Now the US American is revising his statement. His earlier assessment was wrong, he explained in the interview. He had reconsidered it and found it to be incorrect.
“I said that Bitcoin, because we were talking about Bitcoin at the time, was the domain of money launderers and thieves. But you know, the markets teach you that you have to constantly rethink your assumptions,” Fink explained.
In 2023, BlackRock made a significant change of course. At that time, the world’s largest asset manager saw the opportunity to place a Bitcoin spot ETF. The project was successful a few months later. In January 2024, the iShares Bitcoin Trust ETF came onto the market with other competing products.
As Managing Director of BlackRock, Fink is responsible for the asset manager’s approach. With the Bitcoin ETF, BlackRock triggered a significant trend in the market, which has continued to grow ever since. Institutional investors invested more money in crypto than ever before.
BlackRock CEO Convinced: BTC is Digital Gold
BlackRock’s Bitcoin ETF IBIT now manages around 93 billion US dollars. Parallel to the huge success of the investment product, Larry Fink apparently also adapted his opinion on Bitcoin. In the meantime, the 72-year-old is convinced of the digital investment.
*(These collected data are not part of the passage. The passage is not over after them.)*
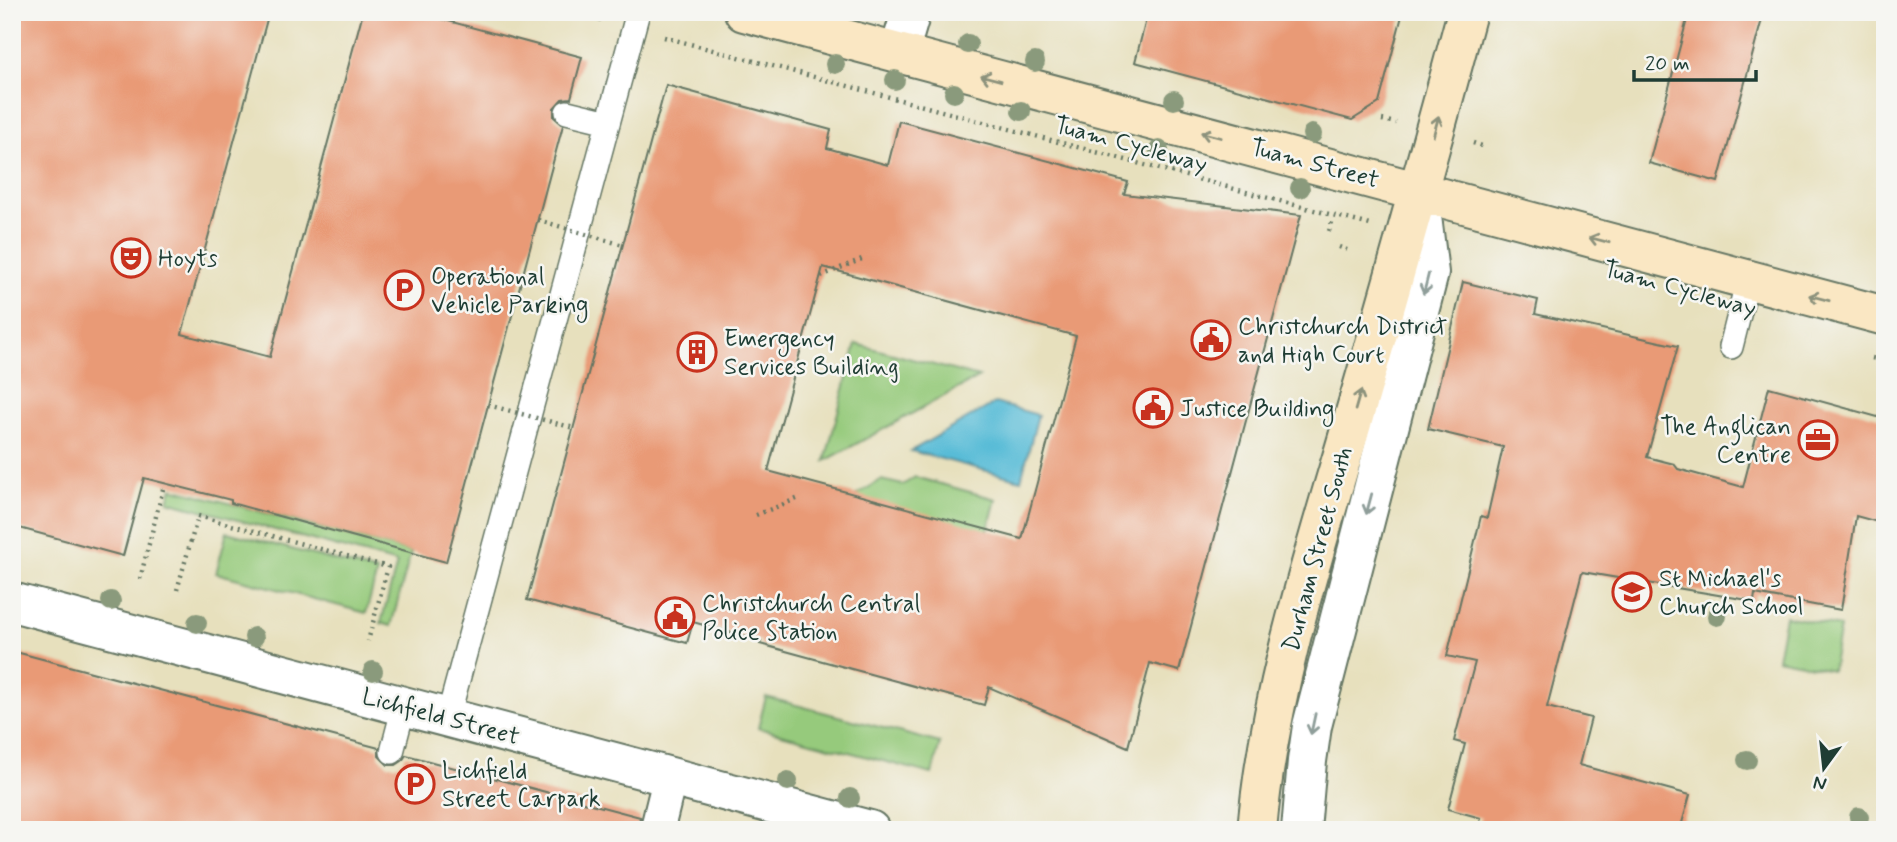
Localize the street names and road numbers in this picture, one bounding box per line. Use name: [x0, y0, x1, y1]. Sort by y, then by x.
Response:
street label: Tuam Cycleway: [1051, 110, 1211, 181]
street label: Tuam Street: [1247, 132, 1382, 197]
street label: Tuam Cycleway: [1600, 254, 1760, 325]
street label: Durham Street South: [1276, 443, 1361, 655]
street label: Lichfield Street: [358, 682, 523, 753]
It is a valuable tool for diversification.
“A diversified portfolio is essential. We are not claiming that there is a one-size-fits-all solution. We are simply pointing out the possibility of using private market investments.”
Crypto is a useful part of diversification. However, Bitcoin and Co. should not take up a large part of the portfolio, Fink believes. He doesn’t seem to be a fan of aggressive investment strategies in the style of Michael Saylor.
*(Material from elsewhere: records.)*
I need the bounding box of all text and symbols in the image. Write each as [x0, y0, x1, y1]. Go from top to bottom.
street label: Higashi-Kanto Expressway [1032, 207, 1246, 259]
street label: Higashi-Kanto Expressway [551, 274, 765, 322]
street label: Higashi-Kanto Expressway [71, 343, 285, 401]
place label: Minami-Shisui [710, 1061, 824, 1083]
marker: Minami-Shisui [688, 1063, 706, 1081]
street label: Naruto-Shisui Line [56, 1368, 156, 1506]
Cryptocurrencies play a similar role to gold, namely that of an alternative. For those who want to diversify their portfolio, they are not a bad investment, but I don’t think they should make up a large part of your portfolio.”
However, Fink warns against careless spending. Investors should make sure that they acquire cryptos with an intrinsic value. Instead, they should stay away from manipulable money-making schemes like memecoins.
Fink is not alone in his assessment. Bitcoin has long been spread as “digital gold”. Because of its scarcity and its growing importance as an investment, BTC has been compared to precious metal for years.